The zoonotic viruses pathogenic to humans represent a small but unknown proportion of those infecting mammals and birds. From this constantly evolving universe of vertebrate viruses two or three are recognized every year to have broken the species barrier, a remarkably small number considering the frequent contact between humans and animals, and the high adaptability of RNA viruses. While most of these novel, emergent viruses have inconsequential public health significance, some, such as MERS-CoV or lujo, have obvious destructive potential. What is the best strategy for identifying and limiting the menace from novel, zoonotic viruses? Identifying potential pathogens before they leap to humans (Tier 1) would seem ideal but is impractical. The determinants of pathogenicity are complex and poorly understood, while a system for wildlife or livestock surveillance in those areas with conditions most conducive to emergence cannot anytime soon reach a scale or effectiveness to be pragmatic.
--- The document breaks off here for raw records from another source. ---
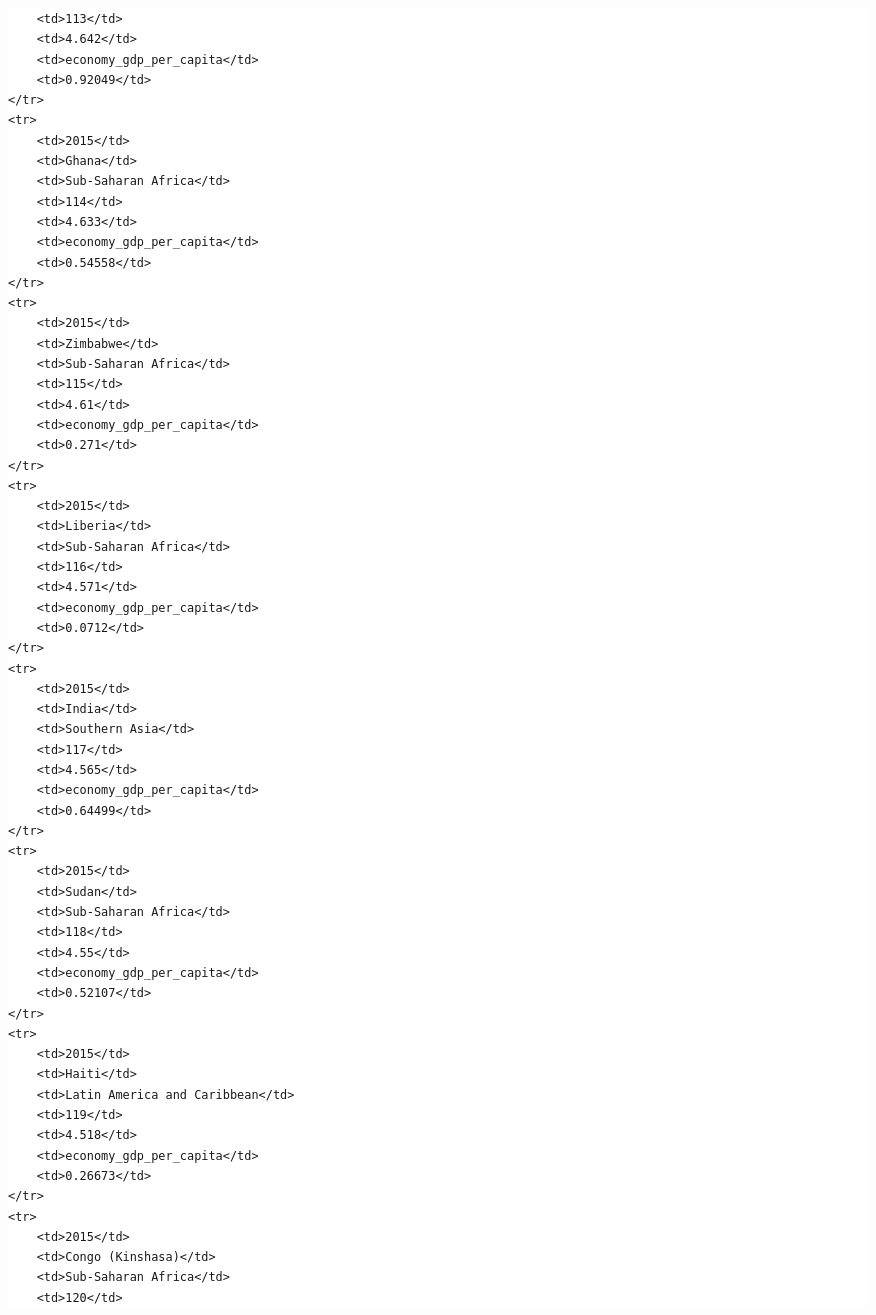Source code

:         <td>113</td>
        <td>4.642</td>
        <td>economy_gdp_per_capita</td>
        <td>0.92049</td>
    </tr>
    <tr>
        <td>2015</td>
        <td>Ghana</td>
        <td>Sub-Saharan Africa</td>
        <td>114</td>
        <td>4.633</td>
        <td>economy_gdp_per_capita</td>
        <td>0.54558</td>
    </tr>
    <tr>
        <td>2015</td>
        <td>Zimbabwe</td>
        <td>Sub-Saharan Africa</td>
        <td>115</td>
        <td>4.61</td>
        <td>economy_gdp_per_capita</td>
        <td>0.271</td>
    </tr>
    <tr>
        <td>2015</td>
        <td>Liberia</td>
        <td>Sub-Saharan Africa</td>
        <td>116</td>
        <td>4.571</td>
        <td>economy_gdp_per_capita</td>
        <td>0.0712</td>
    </tr>
    <tr>
        <td>2015</td>
        <td>India</td>
        <td>Southern Asia</td>
        <td>117</td>
        <td>4.565</td>
        <td>economy_gdp_per_capita</td>
        <td>0.64499</td>
    </tr>
    <tr>
        <td>2015</td>
        <td>Sudan</td>
        <td>Sub-Saharan Africa</td>
        <td>118</td>
        <td>4.55</td>
        <td>economy_gdp_per_capita</td>
        <td>0.52107</td>
    </tr>
    <tr>
        <td>2015</td>
        <td>Haiti</td>
        <td>Latin America and Caribbean</td>
        <td>119</td>
        <td>4.518</td>
        <td>economy_gdp_per_capita</td>
        <td>0.26673</td>
    </tr>
    <tr>
        <td>2015</td>
        <td>Congo (Kinshasa)</td>
        <td>Sub-Saharan Africa</td>
        <td>120</td>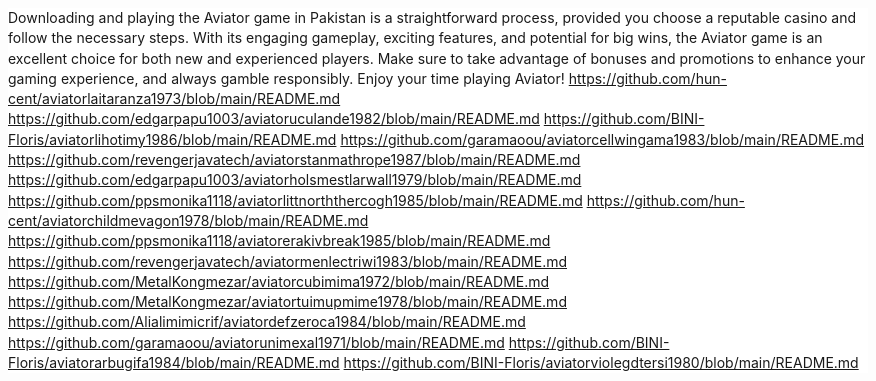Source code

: Downloading and playing the Aviator game in Pakistan is a
straightforward process, provided you choose a reputable casino and
follow the necessary steps. With its engaging gameplay, exciting
features, and potential for big wins, the Aviator game is an excellent
choice for both new and experienced players. Make sure to take advantage
of bonuses and promotions to enhance your gaming experience, and always
gamble responsibly. Enjoy your time playing Aviator!
https://github.com/hun-cent/aviatorlaitaranza1973/blob/main/README.md
https://github.com/edgarpapu1003/aviatoruculande1982/blob/main/README.md
https://github.com/BINI-Floris/aviatorlihotimy1986/blob/main/README.md
https://github.com/garamaoou/aviatorcellwingama1983/blob/main/README.md
https://github.com/revengerjavatech/aviatorstanmathrope1987/blob/main/README.md
https://github.com/edgarpapu1003/aviatorholsmestlarwall1979/blob/main/README.md
https://github.com/ppsmonika1118/aviatorlittnorththercogh1985/blob/main/README.md
https://github.com/hun-cent/aviatorchildmevagon1978/blob/main/README.md
https://github.com/ppsmonika1118/aviatorerakivbreak1985/blob/main/README.md
https://github.com/revengerjavatech/aviatormenlectriwi1983/blob/main/README.md
https://github.com/MetalKongmezar/aviatorcubimima1972/blob/main/README.md
https://github.com/MetalKongmezar/aviatortuimupmime1978/blob/main/README.md
https://github.com/Alialimimicrif/aviatordefzeroca1984/blob/main/README.md
https://github.com/garamaoou/aviatorunimexal1971/blob/main/README.md
https://github.com/BINI-Floris/aviatorarbugifa1984/blob/main/README.md
https://github.com/BINI-Floris/aviatorviolegdtersi1980/blob/main/README.md
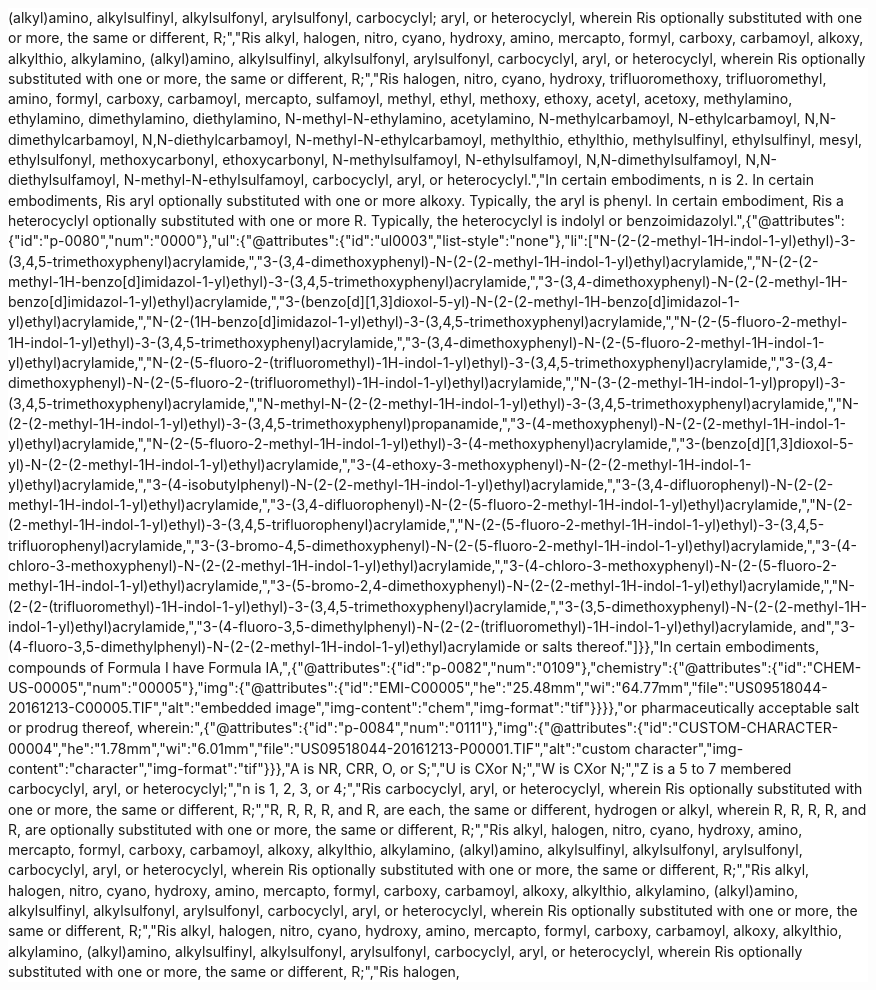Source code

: (alkyl)amino, alkylsulfinyl, alkylsulfonyl, arylsulfonyl, carbocyclyl; aryl, or heterocyclyl, wherein Ris optionally substituted with one or more, the same or different, R;","Ris alkyl, halogen, nitro, cyano, hydroxy, amino, mercapto, formyl, carboxy, carbamoyl, alkoxy, alkylthio, alkylamino, (alkyl)amino, alkylsulfinyl, alkylsulfonyl, arylsulfonyl, carbocyclyl, aryl, or heterocyclyl, wherein Ris optionally substituted with one or more, the same or different, R;","Ris halogen, nitro, cyano, hydroxy, trifluoromethoxy, trifluoromethyl, amino, formyl, carboxy, carbamoyl, mercapto, sulfamoyl, methyl, ethyl, methoxy, ethoxy, acetyl, acetoxy, methylamino, ethylamino, dimethylamino, diethylamino, N-methyl-N-ethylamino, acetylamino, N-methylcarbamoyl, N-ethylcarbamoyl, N,N-dimethylcarbamoyl, N,N-diethylcarbamoyl, N-methyl-N-ethylcarbamoyl, methylthio, ethylthio, methylsulfinyl, ethylsulfinyl, mesyl, ethylsulfonyl, methoxycarbonyl, ethoxycarbonyl, N-methylsulfamoyl, N-ethylsulfamoyl, N,N-dimethylsulfamoyl, N,N-diethylsulfamoyl, N-methyl-N-ethylsulfamoyl, carbocyclyl, aryl, or heterocyclyl.","In certain embodiments, n is 2. In certain embodiments, Ris aryl optionally substituted with one or more alkoxy. Typically, the aryl is phenyl. In certain embodiment, Ris a heterocyclyl optionally substituted with one or more R. Typically, the heterocyclyl is indolyl or benzoimidazolyl.",{"@attributes":{"id":"p-0080","num":"0000"},"ul":{"@attributes":{"id":"ul0003","list-style":"none"},"li":["N-(2-(2-methyl-1H-indol-1-yl)ethyl)-3-(3,4,5-trimethoxyphenyl)acrylamide,","3-(3,4-dimethoxyphenyl)-N-(2-(2-methyl-1H-indol-1-yl)ethyl)acrylamide,","N-(2-(2-methyl-1H-benzo[d]imidazol-1-yl)ethyl)-3-(3,4,5-trimethoxyphenyl)acrylamide,","3-(3,4-dimethoxyphenyl)-N-(2-(2-methyl-1H-benzo[d]imidazol-1-yl)ethyl)acrylamide,","3-(benzo[d][1,3]dioxol-5-yl)-N-(2-(2-methyl-1H-benzo[d]imidazol-1-yl)ethyl)acrylamide,","N-(2-(1H-benzo[d]imidazol-1-yl)ethyl)-3-(3,4,5-trimethoxyphenyl)acrylamide,","N-(2-(5-fluoro-2-methyl-1H-indol-1-yl)ethyl)-3-(3,4,5-trimethoxyphenyl)acrylamide,","3-(3,4-dimethoxyphenyl)-N-(2-(5-fluoro-2-methyl-1H-indol-1-yl)ethyl)acrylamide,","N-(2-(5-fluoro-2-(trifluoromethyl)-1H-indol-1-yl)ethyl)-3-(3,4,5-trimethoxyphenyl)acrylamide,","3-(3,4-dimethoxyphenyl)-N-(2-(5-fluoro-2-(trifluoromethyl)-1H-indol-1-yl)ethyl)acrylamide,","N-(3-(2-methyl-1H-indol-1-yl)propyl)-3-(3,4,5-trimethoxyphenyl)acrylamide,","N-methyl-N-(2-(2-methyl-1H-indol-1-yl)ethyl)-3-(3,4,5-trimethoxyphenyl)acrylamide,","N-(2-(2-methyl-1H-indol-1-yl)ethyl)-3-(3,4,5-trimethoxyphenyl)propanamide,","3-(4-methoxyphenyl)-N-(2-(2-methyl-1H-indol-1-yl)ethyl)acrylamide,","N-(2-(5-fluoro-2-methyl-1H-indol-1-yl)ethyl)-3-(4-methoxyphenyl)acrylamide,","3-(benzo[d][1,3]dioxol-5-yl)-N-(2-(2-methyl-1H-indol-1-yl)ethyl)acrylamide,","3-(4-ethoxy-3-methoxyphenyl)-N-(2-(2-methyl-1H-indol-1-yl)ethyl)acrylamide,","3-(4-isobutylphenyl)-N-(2-(2-methyl-1H-indol-1-yl)ethyl)acrylamide,","3-(3,4-difluorophenyl)-N-(2-(2-methyl-1H-indol-1-yl)ethyl)acrylamide,","3-(3,4-difluorophenyl)-N-(2-(5-fluoro-2-methyl-1H-indol-1-yl)ethyl)acrylamide,","N-(2-(2-methyl-1H-indol-1-yl)ethyl)-3-(3,4,5-trifluorophenyl)acrylamide,","N-(2-(5-fluoro-2-methyl-1H-indol-1-yl)ethyl)-3-(3,4,5-trifluorophenyl)acrylamide,","3-(3-bromo-4,5-dimethoxyphenyl)-N-(2-(5-fluoro-2-methyl-1H-indol-1-yl)ethyl)acrylamide,","3-(4-chloro-3-methoxyphenyl)-N-(2-(2-methyl-1H-indol-1-yl)ethyl)acrylamide,","3-(4-chloro-3-methoxyphenyl)-N-(2-(5-fluoro-2-methyl-1H-indol-1-yl)ethyl)acrylamide,","3-(5-bromo-2,4-dimethoxyphenyl)-N-(2-(2-methyl-1H-indol-1-yl)ethyl)acrylamide,","N-(2-(2-(trifluoromethyl)-1H-indol-1-yl)ethyl)-3-(3,4,5-trimethoxyphenyl)acrylamide,","3-(3,5-dimethoxyphenyl)-N-(2-(2-methyl-1H-indol-1-yl)ethyl)acrylamide,","3-(4-fluoro-3,5-dimethylphenyl)-N-(2-(2-(trifluoromethyl)-1H-indol-1-yl)ethyl)acrylamide, and","3-(4-fluoro-3,5-dimethylphenyl)-N-(2-(2-methyl-1H-indol-1-yl)ethyl)acrylamide or salts thereof."]}},"In certain embodiments, compounds of Formula I have Formula IA,",{"@attributes":{"id":"p-0082","num":"0109"},"chemistry":{"@attributes":{"id":"CHEM-US-00005","num":"00005"},"img":{"@attributes":{"id":"EMI-C00005","he":"25.48mm","wi":"64.77mm","file":"US09518044-20161213-C00005.TIF","alt":"embedded image","img-content":"chem","img-format":"tif"}}}},"or pharmaceutically acceptable salt or prodrug thereof, wherein:",{"@attributes":{"id":"p-0084","num":"0111"},"img":{"@attributes":{"id":"CUSTOM-CHARACTER-00004","he":"1.78mm","wi":"6.01mm","file":"US09518044-20161213-P00001.TIF","alt":"custom character","img-content":"character","img-format":"tif"}}},"A is NR, CRR, O, or S;","U is CXor N;","W is CXor N;","Z is a 5 to 7 membered carbocyclyl, aryl, or heterocyclyl;","n is 1, 2, 3, or 4;","Ris carbocyclyl, aryl, or heterocyclyl, wherein Ris optionally substituted with one or more, the same or different, R;","R, R, R, R, and R, are each, the same or different, hydrogen or alkyl, wherein R, R, R, R, and R, are optionally substituted with one or more, the same or different, R;","Ris alkyl, halogen, nitro, cyano, hydroxy, amino, mercapto, formyl, carboxy, carbamoyl, alkoxy, alkylthio, alkylamino, (alkyl)amino, alkylsulfinyl, alkylsulfonyl, arylsulfonyl, carbocyclyl, aryl, or heterocyclyl, wherein Ris optionally substituted with one or more, the same or different, R;","Ris alkyl, halogen, nitro, cyano, hydroxy, amino, mercapto, formyl, carboxy, carbamoyl, alkoxy, alkylthio, alkylamino, (alkyl)amino, alkylsulfinyl, alkylsulfonyl, arylsulfonyl, carbocyclyl, aryl, or heterocyclyl, wherein Ris optionally substituted with one or more, the same or different, R;","Ris alkyl, halogen, nitro, cyano, hydroxy, amino, mercapto, formyl, carboxy, carbamoyl, alkoxy, alkylthio, alkylamino, (alkyl)amino, alkylsulfinyl, alkylsulfonyl, arylsulfonyl, carbocyclyl, aryl, or heterocyclyl, wherein Ris optionally substituted with one or more, the same or different, R;","Ris halogen,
It is likely that yet to be recognized viruses already infecting humans will be sources of disease outbreaks of varying magnitude in the future. These Tier 2 infections can be uncovered as part of comprehensive, investigative surveillance in human populations at risk. In the near term this would be best accomplished in most places through specially designed sentinel surveillance sites. Modeling might at some point provide guidance for site selection but too narrow a definition for target sites (e.g., bush meat markets) will be self-defeating. By identifying and eliminating poorly appreciated endemic agents, investigations can then focus on illnesses with unresolved etiologies. Unlike investigations directed at animal populations there would be a tangible, immediate improvement in the health of the subject communities. Complimentary studies of vectors and animals, as pioneered by the Rockefeller Foundation, would prepare for epidemiological investigations of those zoonoses uncovered but the primary focus must be on humans. Ultimately, one hopes, surveillance for emerging zoonoses will be a part of improved health care systems throughout the world.